# PROVIDED RECORDS:
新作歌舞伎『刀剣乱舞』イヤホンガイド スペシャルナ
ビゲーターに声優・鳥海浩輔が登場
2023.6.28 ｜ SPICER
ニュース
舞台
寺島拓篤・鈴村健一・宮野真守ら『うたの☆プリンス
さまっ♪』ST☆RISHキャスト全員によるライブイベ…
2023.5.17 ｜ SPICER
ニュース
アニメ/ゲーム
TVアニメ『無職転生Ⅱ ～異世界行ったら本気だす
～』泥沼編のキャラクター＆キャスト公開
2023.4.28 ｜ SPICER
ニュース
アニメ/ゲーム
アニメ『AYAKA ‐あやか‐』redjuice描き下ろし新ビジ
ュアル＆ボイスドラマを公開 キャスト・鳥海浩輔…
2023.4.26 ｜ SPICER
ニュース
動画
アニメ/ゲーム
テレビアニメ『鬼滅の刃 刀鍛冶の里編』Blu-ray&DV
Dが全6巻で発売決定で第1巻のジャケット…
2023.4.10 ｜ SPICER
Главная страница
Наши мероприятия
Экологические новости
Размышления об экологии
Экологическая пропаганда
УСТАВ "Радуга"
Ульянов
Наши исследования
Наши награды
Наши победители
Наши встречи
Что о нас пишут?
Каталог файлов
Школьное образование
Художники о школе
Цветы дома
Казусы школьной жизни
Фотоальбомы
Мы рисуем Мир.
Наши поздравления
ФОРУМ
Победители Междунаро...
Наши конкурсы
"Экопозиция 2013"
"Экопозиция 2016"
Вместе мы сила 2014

# WORK ORDER:
Reproduce the text of all the records above, substituting "SPICE" for every occurrence of "SPICER" and leaving everything else unchanged.

# REPLY TO THE TASK:
新作歌舞伎『刀剣乱舞』イヤホンガイド スペシャルナ
ビゲーターに声優・鳥海浩輔が登場
2023.6.28 ｜ SPICE
ニュース
舞台
寺島拓篤・鈴村健一・宮野真守ら『うたの☆プリンス
さまっ♪』ST☆RISHキャスト全員によるライブイベ…
2023.5.17 ｜ SPICE
ニュース
アニメ/ゲーム
TVアニメ『無職転生Ⅱ ～異世界行ったら本気だす
～』泥沼編のキャラクター＆キャスト公開
2023.4.28 ｜ SPICE
ニュース
アニメ/ゲーム
アニメ『AYAKA ‐あやか‐』redjuice描き下ろし新ビジ
ュアル＆ボイスドラマを公開 キャスト・鳥海浩輔…
2023.4.26 ｜ SPICE
ニュース
動画
アニメ/ゲーム
テレビアニメ『鬼滅の刃 刀鍛冶の里編』Blu-ray&DV
Dが全6巻で発売決定で第1巻のジャケット…
2023.4.10 ｜ SPICE
Главная страница
Наши мероприятия
Экологические новости
Размышления об экологии
Экологическая пропаганда
УСТАВ "Радуга"
Ульянов
Наши исследования
Наши награды
Наши победители
Наши встречи
Что о нас пишут?
Каталог файлов
Школьное образование
Художники о школе
Цветы дома
Казусы школьной жизни
Фотоальбомы
Мы рисуем Мир.
Наши поздравления
ФОРУМ
Победители Междунаро...
Наши конкурсы
"Экопозиция 2013"
"Экопозиция 2016"
Вместе мы сила 2014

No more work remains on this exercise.